### ABOUT THIS TASK:
Each line in the records below that has the word "pouzdro" should be copied.

### TASK INPUTS:
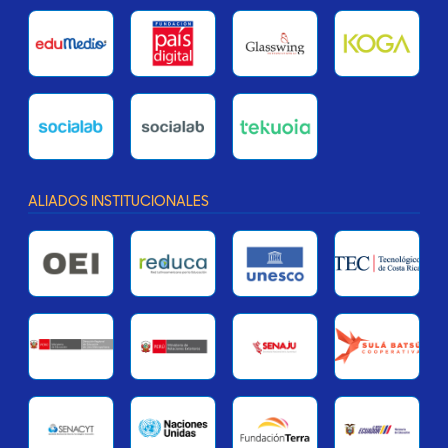
ALIADOS INSTITUCIONALES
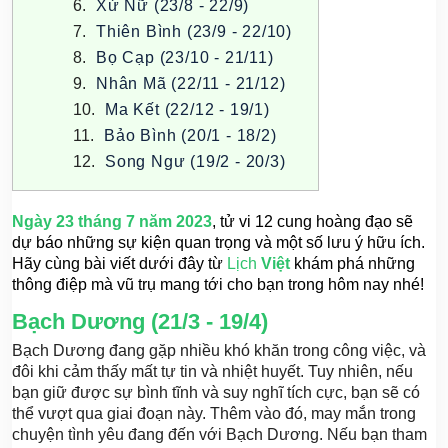
Xử Nữ (23/8 - 22/9)
Thiên Bình (23/9 - 22/10)
Bọ Cạp (23/10 - 21/11)
Nhân Mã (22/11 - 21/12)
Ma Kết (22/12 - 19/1)
Bảo Bình (20/1 - 18/2)
Song Ngư (19/2 - 20/3)
Ngày 23 tháng 7 năm 2023
,
tử vi 12 cung hoàng đạo sẽ
dự báo những sự kiện quan trọng và một số lưu ý hữu ích.
Hãy cùng bài viết dưới đây từ
Lịch
Việt
khám phá những
thông điệp mà vũ trụ mang tới cho bạn trong hôm nay nhé!
Bạch Dương (21/3 - 19/4)
Bạch Dương đang gặp nhiều khó khăn trong công việc, và
đôi khi cảm thấy mất tự tin và nhiệt huyết. Tuy nhiên, nếu
bạn giữ được sự bình tĩnh và suy nghĩ tích cực, bạn sẽ có
thể vượt qua giai đoạn này. Thêm vào đó, may mắn trong
chuyện tình yêu đang đến với Bạch Dương. Nếu bạn tham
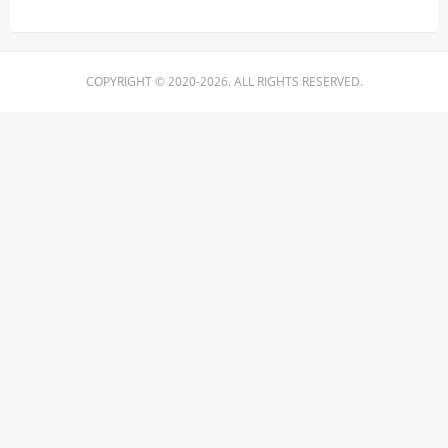
COPYRIGHT © 2020-2026. ALL RIGHTS RESERVED.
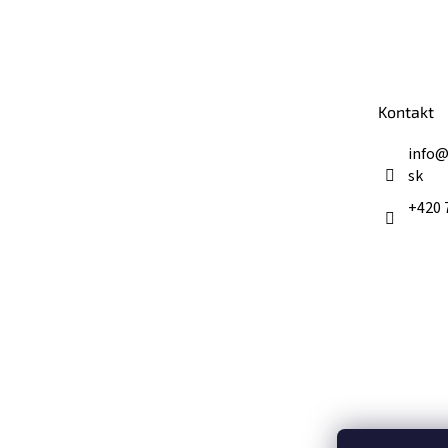
Z
á
p
ä
t
Kontakt
i
e
info
sk
+420 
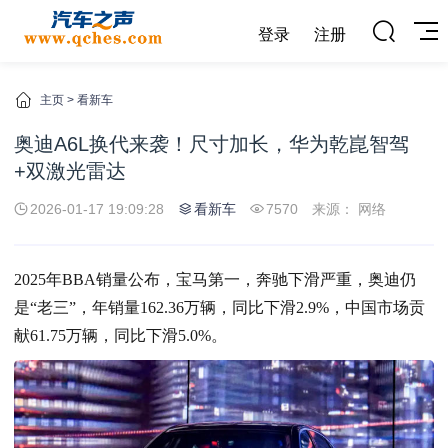
登录
注册
主页
>
看新车
奥迪A6L换代来袭！尺寸加长，华为乾崑智驾
+双激光雷达
2026-01-17 19:09:28
看新车
7570
来源： 网络
2025年BBA销量公布，宝马第一，奔驰下滑严重，奥迪仍
是“老三”，年销量162.36万辆，同比下滑2.9%，中国市场贡
献61.75万辆，同比下滑5.0%。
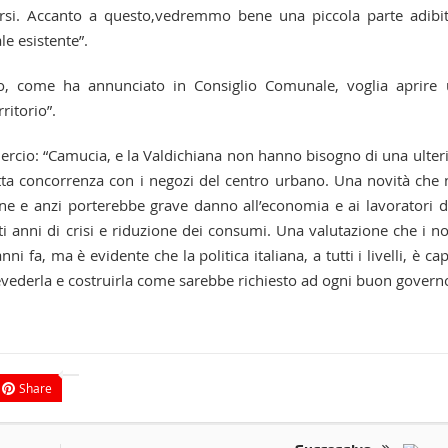
arsi. Accanto a questo,vedremmo bene una piccola parte adibi
e esistente”.
aco, come ha annunciato in Consiglio Comunale, voglia aprire
ritorio”.
cio: “Camucia, e la Valdichiana non hanno bisogno di una ulter
retta concorrenza con i negozi del centro urbano. Una novità che
one e anzi porterebbe grave danno all’economia e ai lavoratori d
ti anni di crisi e riduzione dei consumi. Una valutazione che i no
 fa, ma è evidente che la politica italiana, a tutti i livelli, è ca
revederla e costruirla come sarebbe richiesto ad ogni buon governo
Share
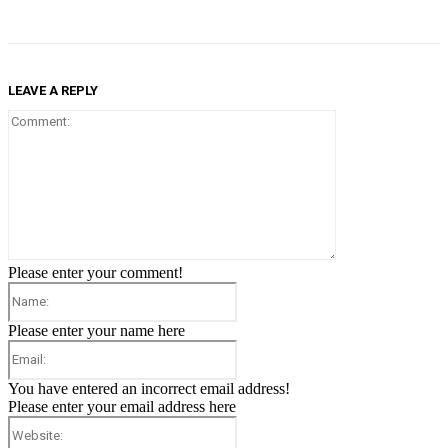
LEAVE A REPLY
Comment:
Please enter your comment!
Name:
Please enter your name here
Email:
You have entered an incorrect email address!
Please enter your email address here
Website:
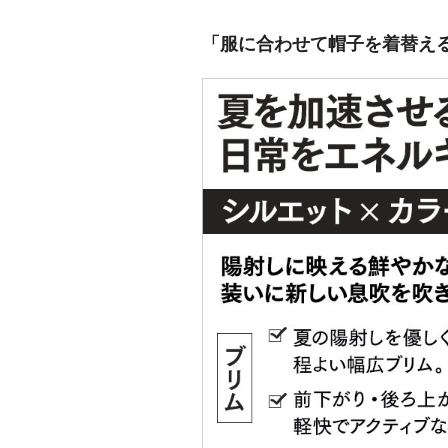
「服に合わせて帽子を着替え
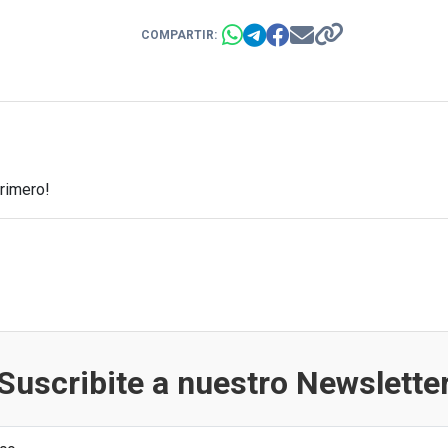
COMPARTIR:
primero!
Suscribite a nuestro Newslette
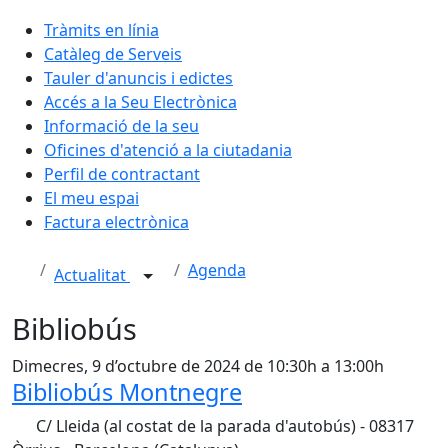
Tràmits en línia
Catàleg de Serveis
Tauler d'anuncis i edictes
Accés a la Seu Electrònica
Informació de la seu
Oficines d'atenció a la ciutadania
Perfil de contractant
El meu espai
Factura electrònica
Agenda
Actualitat
Bibliobús
Dimecres, 9 d’octubre de 2024 de 10:30h a 13:00h
Bibliobús Montnegre
C/ Lleida (al costat de la parada d'autobús) - 08317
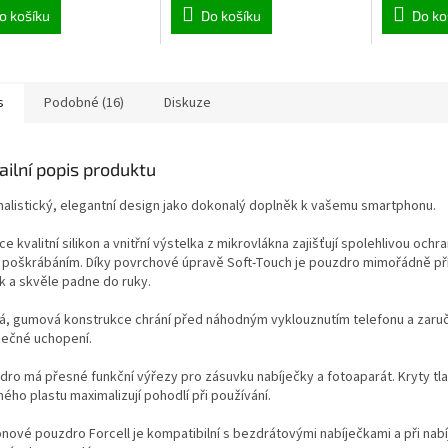
o košíku
Do košíku
Do ko
s
Podobné (16)
Diskuze
ailní popis produktu
malistický, elegantní design jako dokonalý doplněk k vašemu smartphonu.
e kvalitní silikon a vnitřní výstelka z mikrovlákna zajišťují spolehlivou ochr
 poškrábáním. Díky povrchové úpravě Soft-Touch je pouzdro mimořádně př
k a skvěle padne do ruky.
á, gumová konstrukce chrání před náhodným vyklouznutím telefonu a zaru
ečné uchopení.
dro má přesné funkční výřezy pro zásuvku nabíječky a fotoaparát. Kryty tla
ého plastu maximalizují pohodlí při používání.
onové pouzdro Forcell je kompatibilní s bezdrátovými nabíječkami a při nabí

### ANSWER TO THIS PROBLEM:
 poškrábáním. Díky povrchové úpravě Soft-Touch je pouzdro mimořádně př
onové pouzdro Forcell je kompatibilní s bezdrátovými nabíječkami a při nabí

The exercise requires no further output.